Decide whether each statement below agrees with the abstract on regression calibration and model averaging methods, answering yes or no and quoting the deciding words of the abstract. 1. The quasi-2DMC with BMA method overestimates the linear dose coefficient. 2. Under FMA, the coverage probability for the quadratic coefficient is uniformly too low. 3. Standard regression calibration generally shows the smallest bias in predicted relative risk.

┌─ Document passage

A generalisation of the method of regression calibration and comparison with Bayesian and frequentist model averaging methods.
Mark P LittleNobuyuki HamadaLydia B ZablotskaPublished in: ArXiv (2023)
For many cancer sites low-dose risks are not known and must be extrapolated from those observed in groups exposed at much higher levels of dose. Measurement error can substantially alter the dose-response shape and hence the extrapolated risk. Even in studies with direct measurement of low-dose exposures measurement error could be substantial in relation to the size of the dose estimates and thereby distort population risk estimates. Recently, there has been considerable attention paid to methods of dealing with shared errors, which are common in many datasets, and particularly important in occupational and environmental settings. In this paper we test Bayesian model averaging (BMA) and frequentist model averaging (FMA) methods, the first of these similar to the so-called Bayesian two-dimensional Monte Carlo (2DMC) method, and both fairly recently proposed, against a very newly proposed modification of the regression calibration method, which is particularly suited to studies in which there is a substantial amount of shared error, and in which there may also be curvature in the true dose response. The quasi-2DMC with BMA method performs poorly, with coverage probabilities both for the linear and quadratic dose coefficients that are under 5% when the magnitude of shared Berkson error is large (50%). The method also produces substantially biased (by a factor of 10) estimates of both the linear and quadratic coefficients, with the linear coefficient overestimated and the quadratic coefficient underestimated. FMA performs generally better, although the coverage probability for the quadratic coefficient is uniformly too high. However both linear and quadratic coefficients have pronounced upward bias, particularly when Berkson error is large. By comparison the extended regression calibration method yields coverage probabilities that are too low when shared and unshared Berkson errors are both large (50%), although otherwise it performs well, and coverage is generally better than the quasi-2DMC with BMA or FMA methods. The bias of the predicted relative risk at a variety of doses is generally smallest for extended regression calibration, and largest for the quasi-2DMC with BMA and FMA methods (apart from unadjusted regression), with standard regression calibration and Monte Carlo maximum likelihood exhibiting bias in predicted relative risk generally somewhat intermediate between the other two methods.

└─
┌─ Data extracts

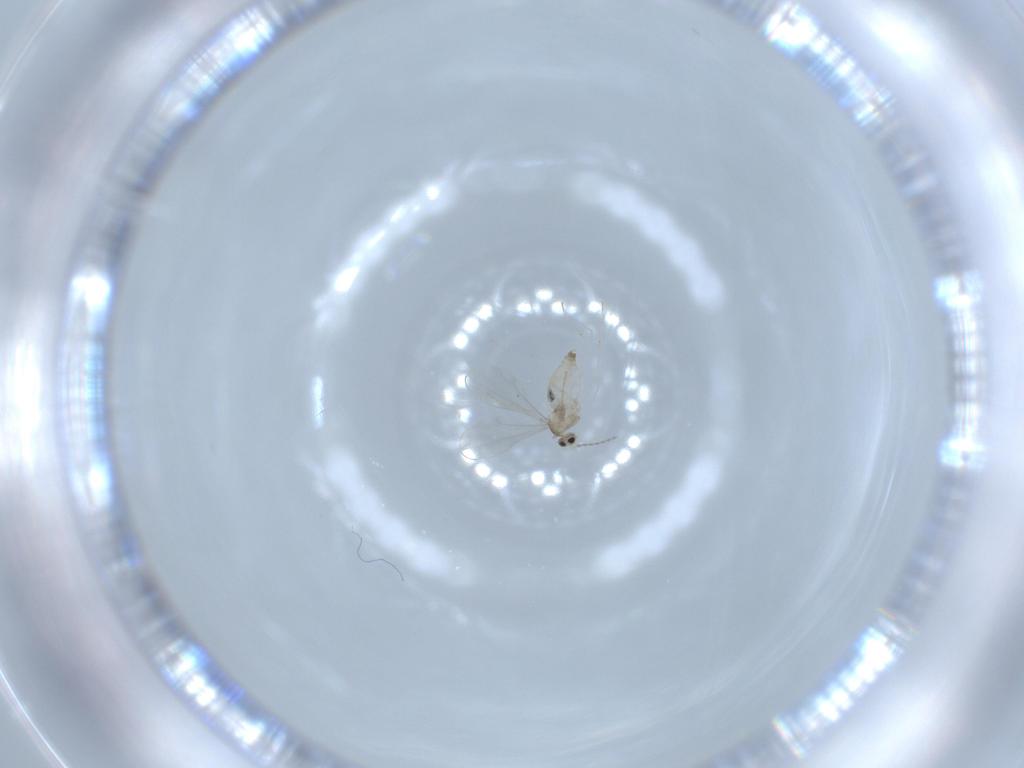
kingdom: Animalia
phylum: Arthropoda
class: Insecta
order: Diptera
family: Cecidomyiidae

└─
┌─ Data extracts

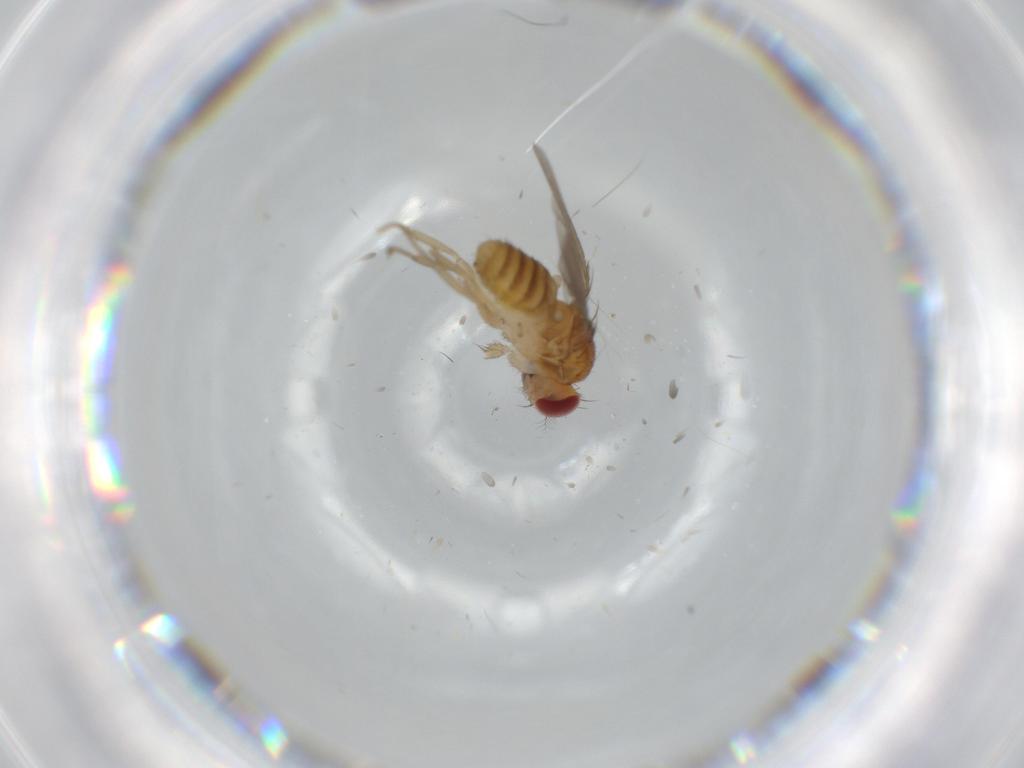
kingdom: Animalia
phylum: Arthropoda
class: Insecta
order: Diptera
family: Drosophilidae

└─

Final answer =>
1. Yes: "with the linear coefficient overestimated and the quadratic coefficient underestimated."
2. No: "the coverage probability for the quadratic coefficient is uniformly too high."
3. No: "The bias of the predicted relative risk at a variety of doses is generally smallest for extended regression calibration"